**Activity**
Transcribe, word for word and with nothing extra, the line containing "(2) Consolidated financial position" and each line that comes after it in the entries.
Provided records: Begin
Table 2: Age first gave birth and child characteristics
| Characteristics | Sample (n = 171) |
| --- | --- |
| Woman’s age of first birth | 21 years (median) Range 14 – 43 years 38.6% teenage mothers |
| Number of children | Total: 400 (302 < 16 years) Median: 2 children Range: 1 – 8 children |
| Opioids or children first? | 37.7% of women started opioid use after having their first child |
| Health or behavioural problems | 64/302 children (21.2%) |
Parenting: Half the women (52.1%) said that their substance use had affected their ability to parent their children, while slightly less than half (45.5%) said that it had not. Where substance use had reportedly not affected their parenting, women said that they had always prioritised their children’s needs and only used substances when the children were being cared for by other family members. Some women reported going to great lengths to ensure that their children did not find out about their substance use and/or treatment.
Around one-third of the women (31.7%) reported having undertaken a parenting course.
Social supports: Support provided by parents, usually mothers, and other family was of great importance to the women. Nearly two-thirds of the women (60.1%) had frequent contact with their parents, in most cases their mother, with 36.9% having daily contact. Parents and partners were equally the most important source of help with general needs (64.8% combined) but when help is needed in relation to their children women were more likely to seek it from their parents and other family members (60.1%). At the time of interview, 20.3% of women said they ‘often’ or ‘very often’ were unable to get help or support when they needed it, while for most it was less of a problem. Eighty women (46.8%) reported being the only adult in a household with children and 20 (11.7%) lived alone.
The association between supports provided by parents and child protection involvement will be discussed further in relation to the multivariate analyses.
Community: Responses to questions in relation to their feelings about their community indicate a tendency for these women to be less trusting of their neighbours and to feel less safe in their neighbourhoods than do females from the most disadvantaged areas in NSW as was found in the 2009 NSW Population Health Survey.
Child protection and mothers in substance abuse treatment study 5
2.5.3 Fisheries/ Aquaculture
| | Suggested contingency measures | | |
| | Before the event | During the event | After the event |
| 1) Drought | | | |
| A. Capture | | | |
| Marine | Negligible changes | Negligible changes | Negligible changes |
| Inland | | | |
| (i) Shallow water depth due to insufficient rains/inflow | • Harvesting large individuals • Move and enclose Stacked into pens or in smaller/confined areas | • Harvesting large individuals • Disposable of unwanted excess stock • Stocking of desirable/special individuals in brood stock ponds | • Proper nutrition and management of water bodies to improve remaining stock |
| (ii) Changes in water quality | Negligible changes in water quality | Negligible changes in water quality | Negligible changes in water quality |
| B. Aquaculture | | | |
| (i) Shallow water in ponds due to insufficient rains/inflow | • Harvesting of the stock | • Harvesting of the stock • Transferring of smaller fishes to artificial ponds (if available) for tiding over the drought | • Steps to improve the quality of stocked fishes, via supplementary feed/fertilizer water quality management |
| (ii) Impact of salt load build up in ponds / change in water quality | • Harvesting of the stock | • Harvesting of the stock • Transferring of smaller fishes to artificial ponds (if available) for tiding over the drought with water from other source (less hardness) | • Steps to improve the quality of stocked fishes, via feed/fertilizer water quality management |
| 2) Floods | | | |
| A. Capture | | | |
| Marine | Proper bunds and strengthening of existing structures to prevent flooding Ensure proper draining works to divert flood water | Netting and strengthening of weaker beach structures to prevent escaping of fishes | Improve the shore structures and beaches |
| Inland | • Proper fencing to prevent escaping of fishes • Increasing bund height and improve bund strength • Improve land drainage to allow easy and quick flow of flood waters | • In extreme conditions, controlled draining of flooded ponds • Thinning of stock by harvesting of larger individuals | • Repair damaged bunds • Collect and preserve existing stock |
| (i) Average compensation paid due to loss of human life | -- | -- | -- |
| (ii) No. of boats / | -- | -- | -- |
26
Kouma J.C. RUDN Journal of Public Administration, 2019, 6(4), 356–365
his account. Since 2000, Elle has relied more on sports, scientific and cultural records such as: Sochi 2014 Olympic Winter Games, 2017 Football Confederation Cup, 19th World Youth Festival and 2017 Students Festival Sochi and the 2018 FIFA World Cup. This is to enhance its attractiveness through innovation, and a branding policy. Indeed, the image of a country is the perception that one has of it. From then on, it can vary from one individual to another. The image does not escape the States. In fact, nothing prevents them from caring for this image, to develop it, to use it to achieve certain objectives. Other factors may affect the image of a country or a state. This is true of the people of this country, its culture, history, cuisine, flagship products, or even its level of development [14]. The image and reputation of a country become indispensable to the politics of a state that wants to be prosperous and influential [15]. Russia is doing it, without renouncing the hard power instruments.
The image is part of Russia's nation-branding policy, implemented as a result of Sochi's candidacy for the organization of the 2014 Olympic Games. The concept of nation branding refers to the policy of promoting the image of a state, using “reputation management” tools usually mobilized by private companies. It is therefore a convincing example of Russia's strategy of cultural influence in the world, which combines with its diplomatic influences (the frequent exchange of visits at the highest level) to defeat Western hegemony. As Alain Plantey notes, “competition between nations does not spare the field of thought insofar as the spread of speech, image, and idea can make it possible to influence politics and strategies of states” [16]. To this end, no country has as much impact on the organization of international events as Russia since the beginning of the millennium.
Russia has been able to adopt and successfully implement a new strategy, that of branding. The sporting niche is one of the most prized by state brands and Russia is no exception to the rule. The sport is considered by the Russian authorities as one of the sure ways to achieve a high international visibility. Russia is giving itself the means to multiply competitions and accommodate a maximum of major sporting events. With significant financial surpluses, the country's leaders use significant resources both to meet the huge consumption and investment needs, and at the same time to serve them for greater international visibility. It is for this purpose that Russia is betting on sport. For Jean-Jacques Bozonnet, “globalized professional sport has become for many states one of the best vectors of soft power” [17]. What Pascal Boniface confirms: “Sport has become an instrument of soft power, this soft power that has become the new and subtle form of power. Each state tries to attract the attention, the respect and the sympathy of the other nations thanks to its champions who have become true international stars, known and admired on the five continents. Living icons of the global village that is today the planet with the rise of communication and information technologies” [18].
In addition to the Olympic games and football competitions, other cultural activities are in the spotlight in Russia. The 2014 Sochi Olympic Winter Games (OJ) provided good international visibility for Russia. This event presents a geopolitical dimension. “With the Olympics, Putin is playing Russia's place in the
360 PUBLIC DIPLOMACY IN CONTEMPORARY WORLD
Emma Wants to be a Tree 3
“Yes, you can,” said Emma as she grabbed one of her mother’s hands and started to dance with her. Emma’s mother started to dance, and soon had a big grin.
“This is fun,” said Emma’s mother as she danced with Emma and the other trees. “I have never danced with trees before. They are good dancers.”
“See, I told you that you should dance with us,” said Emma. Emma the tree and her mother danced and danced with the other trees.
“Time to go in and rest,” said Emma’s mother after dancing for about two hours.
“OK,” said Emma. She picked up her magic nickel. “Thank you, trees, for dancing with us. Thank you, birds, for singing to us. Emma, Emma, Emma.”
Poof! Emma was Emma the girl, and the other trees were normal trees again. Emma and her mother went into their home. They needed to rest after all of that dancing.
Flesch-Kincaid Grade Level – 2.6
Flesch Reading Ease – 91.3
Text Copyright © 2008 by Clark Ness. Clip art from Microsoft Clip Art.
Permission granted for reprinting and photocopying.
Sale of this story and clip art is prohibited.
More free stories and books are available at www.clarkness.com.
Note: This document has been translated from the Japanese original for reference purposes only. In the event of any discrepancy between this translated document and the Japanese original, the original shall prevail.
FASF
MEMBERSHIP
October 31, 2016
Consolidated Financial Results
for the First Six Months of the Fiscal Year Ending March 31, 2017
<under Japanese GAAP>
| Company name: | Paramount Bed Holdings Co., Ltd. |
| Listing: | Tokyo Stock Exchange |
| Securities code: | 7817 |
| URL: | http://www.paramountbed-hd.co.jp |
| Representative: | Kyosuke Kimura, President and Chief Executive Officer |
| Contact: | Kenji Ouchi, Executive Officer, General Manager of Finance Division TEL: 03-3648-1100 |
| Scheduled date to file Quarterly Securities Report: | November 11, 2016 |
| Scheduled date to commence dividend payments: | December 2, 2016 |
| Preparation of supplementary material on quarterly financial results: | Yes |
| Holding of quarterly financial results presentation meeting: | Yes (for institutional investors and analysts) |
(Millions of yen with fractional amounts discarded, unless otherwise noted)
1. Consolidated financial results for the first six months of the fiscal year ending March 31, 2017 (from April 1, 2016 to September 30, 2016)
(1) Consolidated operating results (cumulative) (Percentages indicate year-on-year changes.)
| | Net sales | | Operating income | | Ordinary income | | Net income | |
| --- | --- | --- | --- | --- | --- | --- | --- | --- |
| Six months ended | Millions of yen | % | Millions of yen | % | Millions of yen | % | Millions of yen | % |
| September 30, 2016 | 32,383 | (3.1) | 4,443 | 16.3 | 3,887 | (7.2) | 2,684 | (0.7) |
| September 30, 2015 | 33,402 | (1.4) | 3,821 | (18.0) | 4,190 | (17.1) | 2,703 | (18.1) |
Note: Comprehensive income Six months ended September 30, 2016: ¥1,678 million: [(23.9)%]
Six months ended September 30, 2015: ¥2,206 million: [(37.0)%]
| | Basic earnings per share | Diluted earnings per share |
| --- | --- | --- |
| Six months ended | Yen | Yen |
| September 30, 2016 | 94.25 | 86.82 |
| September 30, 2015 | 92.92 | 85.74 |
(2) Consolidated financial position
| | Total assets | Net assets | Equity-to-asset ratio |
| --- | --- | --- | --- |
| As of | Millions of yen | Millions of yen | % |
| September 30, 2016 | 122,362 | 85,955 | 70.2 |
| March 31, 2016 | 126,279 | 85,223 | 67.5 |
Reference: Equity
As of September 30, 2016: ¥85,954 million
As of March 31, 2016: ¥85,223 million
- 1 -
Provided records: End
**Exercise result**
(2) Consolidated financial position
| | Total assets | Net assets | Equity-to-asset ratio |
| --- | --- | --- | --- |
| As of | Millions of yen | Millions of yen | % |
| September 30, 2016 | 122,362 | 85,955 | 70.2 |
| March 31, 2016 | 126,279 | 85,223 | 67.5 |
Reference: Equity
As of September 30, 2016: ¥85,954 million
As of March 31, 2016: ¥85,223 million
- 1 -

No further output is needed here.